Turkiye marks 10th anniversary of National Day with events

By Park Sae-jin Posted : July 2, 2026, 17:28 Updated : July 2, 2026, 17:28
This image shows the Turkish Presidency's Head of Communications, Burhanettin Duran. Courtesy of the Presidency of the Republic of Türkiye Directorate of Communications

SEOUL, July 02 (AJP) - Turkiye will hold thousands of commemorative events across all 81 provinces and in cities on four continents this month to mark 10 years since a faction of the Turkish military tried to seize power on the night of July 15, 2016. The scale of the campaign reflects how deeply that night is woven into the country's modern identity, remembered less as a crisis than as the moment ordinary citizens stood between their government and a takeover.
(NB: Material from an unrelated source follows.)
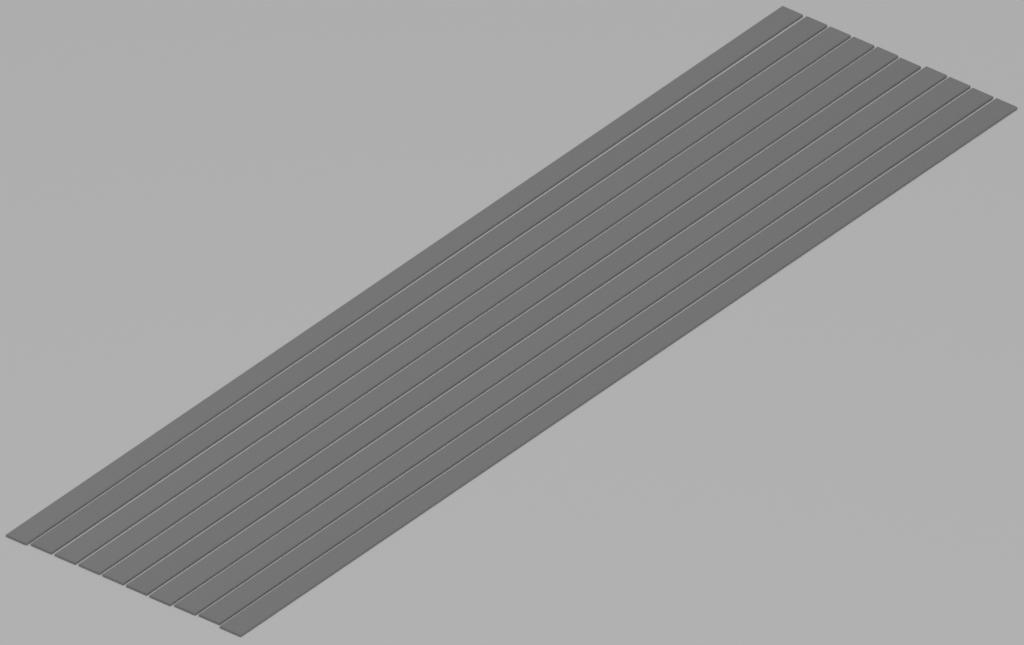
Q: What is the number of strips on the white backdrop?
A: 10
The Presidency's Directorate of Communications, the government body that manages President Recep Tayyip Erdogan's public messaging and coordinates state media strategy, said in a statement on Wednesday (local time) the anniversary program will include commemoration tents in all 81 provinces, a 253-vessel maritime procession on the Bosphorus, the strait that splits Istanbul between Europe and Asia, and panels held abroad in Berlin, Tirana, Brussels, Sarajevo, Jakarta, Pretoria, The Hague, Bern and Abuja. Burhanettin Duran, the Presidency's head of communications, laid out the plan to reporters in Ankara, describing a National Memory Project built on public and private submissions that has already drawn more than 3,000 entries.
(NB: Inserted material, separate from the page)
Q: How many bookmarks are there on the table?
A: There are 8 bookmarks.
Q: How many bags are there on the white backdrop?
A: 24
The events trace back to a single night. On July 15, 2016, soldiers loyal to a faction inside the Turkish armed forces closed two bridges over the Bosphorus, sent tanks into the streets of Istanbul and Ankara, and bombed the parliament building in the capital. Erdogan, on vacation on the Aegean coast when the coup began, reached the public by calling into CNN Turk on FaceTime and urging citizens to head into the streets and squares. Large numbers answered that call. Some stood in front of tanks. Mosques broadcast the sela, a call to prayer normally reserved for funerals, to pull people outdoors. Within about 24 hours, the coup had collapsed, undone largely by that civilian response rather than by any rival military faction. More than 250 people were killed.

Ankara blamed the plot on a network loyal to Fethullah Gulen, a Turkish cleric who had lived in exile in rural Pennsylvania since 1999 and died there last year. Gulen was once a close ally of Erdogan's government, building influence through schools, media outlets and business associations before the alliance broke apart around 2013 amid corruption investigations that touched officials close to the president. The government calls Gulen's network the Fethullahist Terror Organization, usually shortened to FETO, and says it had spent decades placing loyalists inside the military, police, courts and civil service. Gulen denied any role in the coup until his death.

What stood out that night, in the government's telling and in much of the country's own memory of it, was that the coup was stopped by people rather than by rival soldiers or foreign intervention. The Republican People's Party (CHP), Turkiye's main secular opposition party, condemned the coup within hours, as did the Peoples' Democratic Party (HDP), which represented Kurdish and other minority interests in parliament at the time and has since been succeeded by the DEM Party. That early, cross-partisan rejection is central to why July 15 is remembered less as a partisan event and more as a moment of national convergence.

Duran told reporters the 10th anniversary should be treated as a turning point in how deeply that night is fixed in the country's memory. "We regard 15 July as our nation's resistance, heroism, and victory," he said, framing the events as three overlapping acts of will: Erdogan's decision to call the country into the streets, the public's decision to answer, and the state's institutions moving to defend the government once the coup was underway.

The commemorative program leans heavily on state media and public installations. TRT, the Turkish Radio and Television Corporation and the country's public broadcaster, produced a drama series and a television film about the coup along with 19 documentaries, 13 for domestic audiences and six aimed at viewers abroad. Anadolu Agency (AA), the state-run news agency, published a photo and document collection titled "15 July: Witnesses to That Night." In Istanbul, the program includes a Quran recitation at Hagia Sophia with 253 reciters, one for each person the government counts among the dead, and 3D projection shows at the Galata Tower and the Maiden's Tower.

Duran said the events are aimed partly at reaching young Turks who were small children or not yet born when the coup happened. Of the more than 3,000 submissions to the National Memory Project, 120 came from applicants between 18 and 35 years old, a figure Duran cited as evidence that a new generation had, in his words, taken ownership of the July 15 victory. In the months after the coup, Turkish authorities also dismissed or detained hundreds of thousands of soldiers, teachers, judges and civil servants suspected of ties to Gulen's network, a process some Western governments criticized as too broad. Ankara has consistently defended the scope of that response as necessary to dismantle a network it says had burrowed into the state for decades.

"We will not forget 15 July, nor will we allow it to be forgotten," Duran said.